Speed freight, create jobs
Business groups on both sides of the state line rallied behind the project as a way to speed freight shipments and as a source of 40 new jobs.

In 2000, commissioners in Kootenai County, Idaho, voted 2-1 to allow the project, overturning the recommendation of a county hearing examiner. After a federal panel in 2001 turned down an appeal, construction began and the matter receded from the public spotlight.

That changed in December, when the company discovered a crushed pipe leaking fuel-tainted water, probably since the depot opened in September. The leak poured as much as 200,000 gallons of oily liquid into the ground in an area where the company didn’t install protective liners.

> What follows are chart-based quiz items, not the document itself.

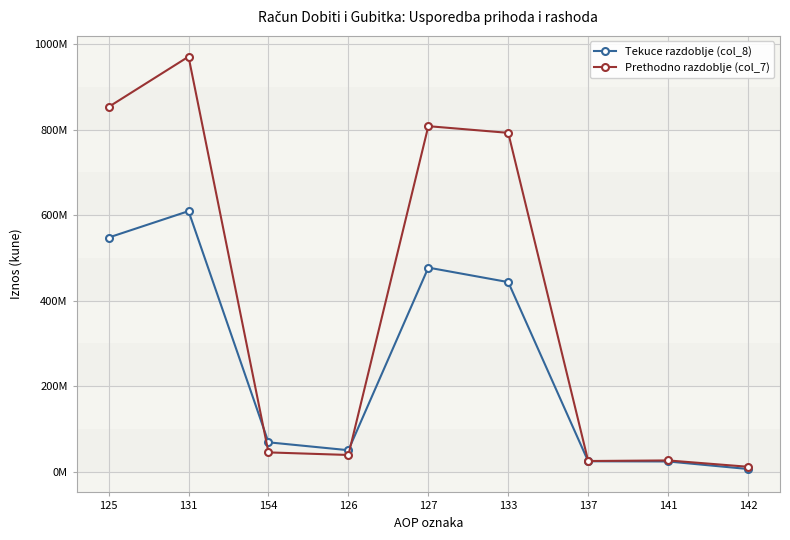

Where is Prethodno razdoblje (col_7) nearest to the value 491237944?

133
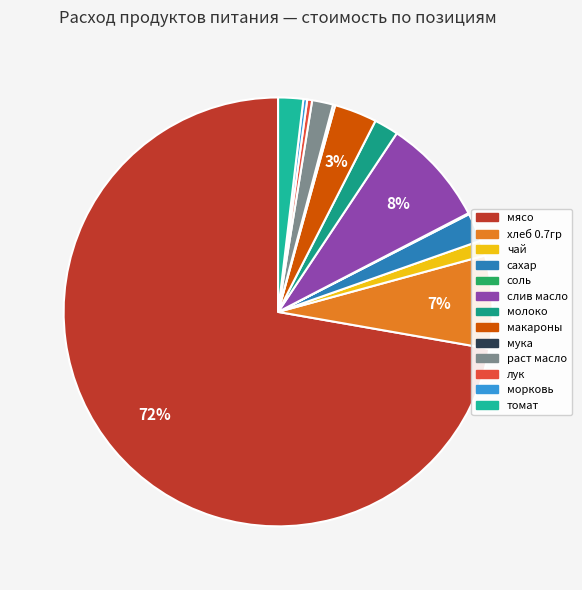

Which slice is the smallest?

соль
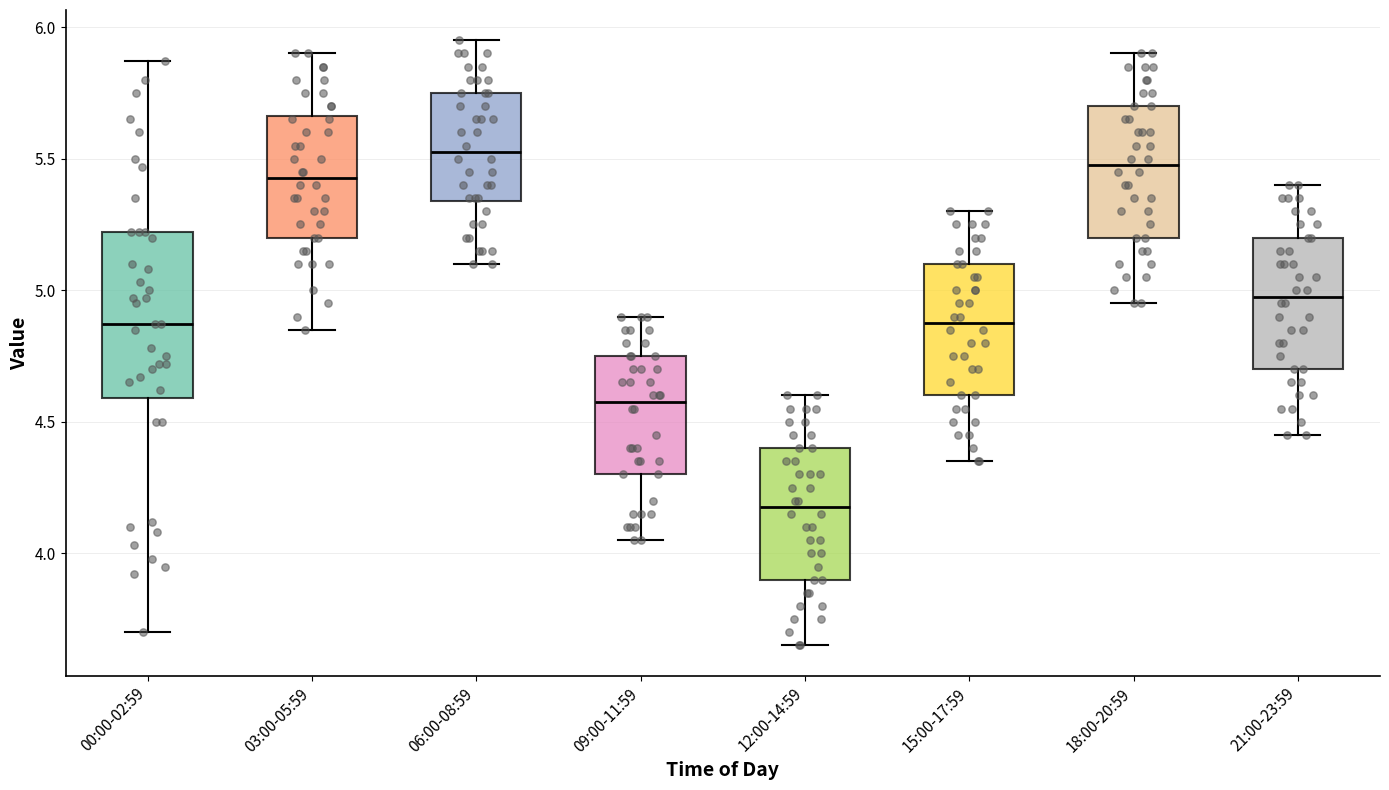

Which box has the lowest median line?

12:00-14:59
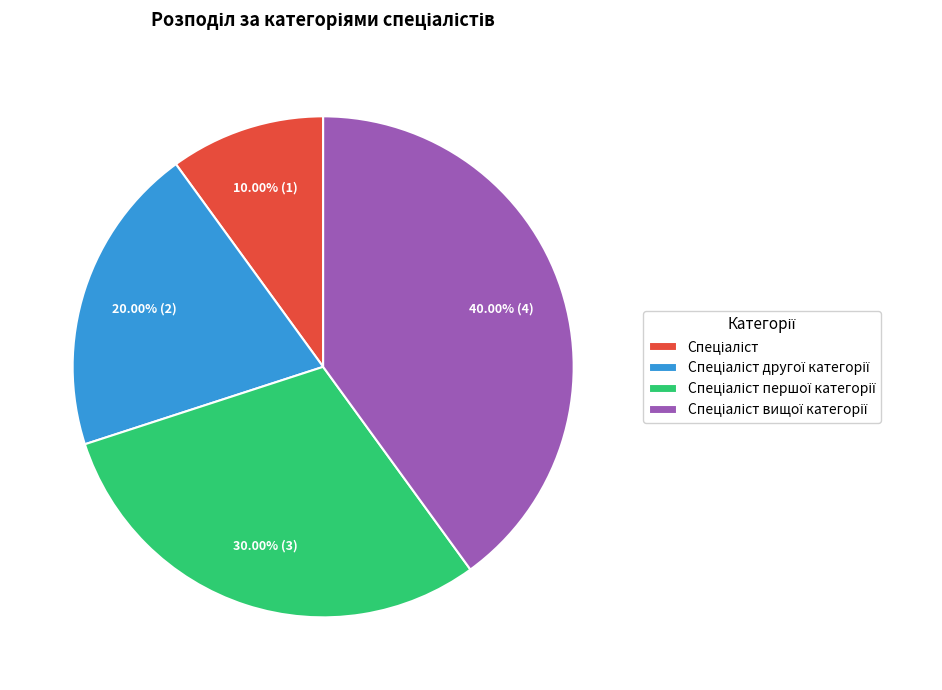

Is there a majority slice in this chart?

No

Minute amounts of pollution were found in the aquifer near the spill, though not enough to trigger concerns about drinking water quality, said Marc Kalbaugh, of Idaho’s Department of Environmental Quality. Pressure tests revealed two additional, smaller leaks.

Idaho officials became more alarmed last month after a second wastewater leak breached at least two of three barriers meant to catch spills before they reach the aquifer. The water seeped through cracks in a concrete-lined trench, and then got through a 6-centimeter thick layer of plastic buried underground, apparently through a malfunctioning seal around a pipe.

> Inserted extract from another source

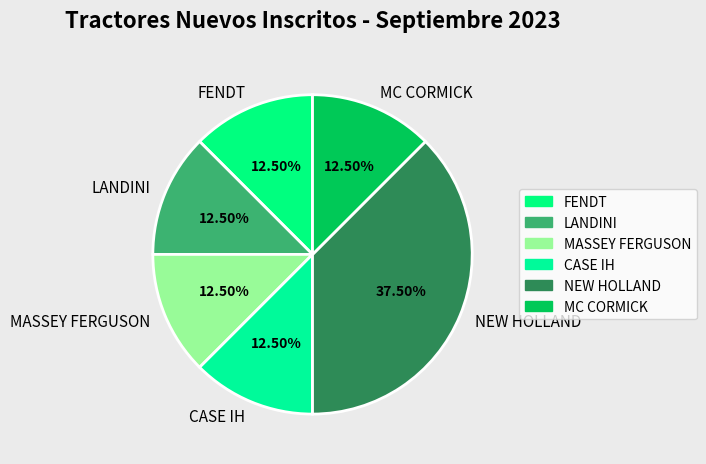

Does MASSEY FERGUSON account for over 50% of the chart?

No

It’s still unknown if a second plastic sheet — the final line of defense — held.

Melonas, the company spokesman, said officials did find the leaks, and that the final plastic sheet appears to have held.

“Some would argue that the system is properly functioning,” Melonas said. Asked if he would say it was working, he replied, “I would just say ‘some would say.’ ”

Even some past supporters, however, are expressing reservations about the depot.

“We were told that it was foolproof. It didn’t necessarily turn out to be foolproof. It’s created problems for anyone who took a position on this thing, us included,” said Jeff Selle, government-affairs manager for the Spokane Regional Chamber of Commerce, a backer of the depot.

Miller, the former manager at Spokane County’s aquifer-protection program, said these leaks probably pose little risk to the aquifer. More fuel gets into the aquifer after a rainstorm, he said. But it leaves him wondering how the protections would hold up in the event of a massive spill.

“Did they poke holes in everything when they put it in?” asked Miller. “We’re sitting here with a situation that was supposed to be state of the art, but if they poked holes in it they wasted time and money.”

In recent weeks, Burlington Northern attorneys have argued the state of Idaho did not have the authority to close the depot, and it may appeal state actions in federal court. After initially rejecting a state request to voluntarily shut down, the company has abided by the court order.

Still, it’s not clear if cleanup or aquifer-protection issues will become fodder for the courts.

“We’re studying all legal options,” said Melonas.

Even those opposed to the depot concede state and local officials might have lacked the power to stop its construction, or to beef up regulations.

“It’s hard to conceive in this day and age there are types of activities that are not regulated to protect the environment, but indeed railroads appear to be one of them,” said Osborn, the Spokane attorney.

Little Washington can do
Washington state, meanwhile, has remained on the sidelines, voicing its support for Idaho’s demands that the depot be shut until problems are solved. With the depot across state lines, there’s little Washington environmental regulators can do, said Sheryl Hutchison, spokeswoman for the state Department of Ecology.

In Washington, the railroad’s largest pollution problems stem from practices over many years. BNSF owns at least 14 contaminated sites in the state, according to the Ecology Department.

They range from an old leaking oil pipeline discovered near the Tacoma rail yard to a former refueling depot in Skykomish that spilled so much oil over the decades that much of the town may need to be dug up and the soil replaced.

Since 1996, the railroad spilled at least 77,500 gallons of diesel, chemicals and other pollutants during 118 incidents in the state, according to Ecology Department records.

“It seems like wherever there’s a depot, there’s a spill or a leak,” Hutchison said.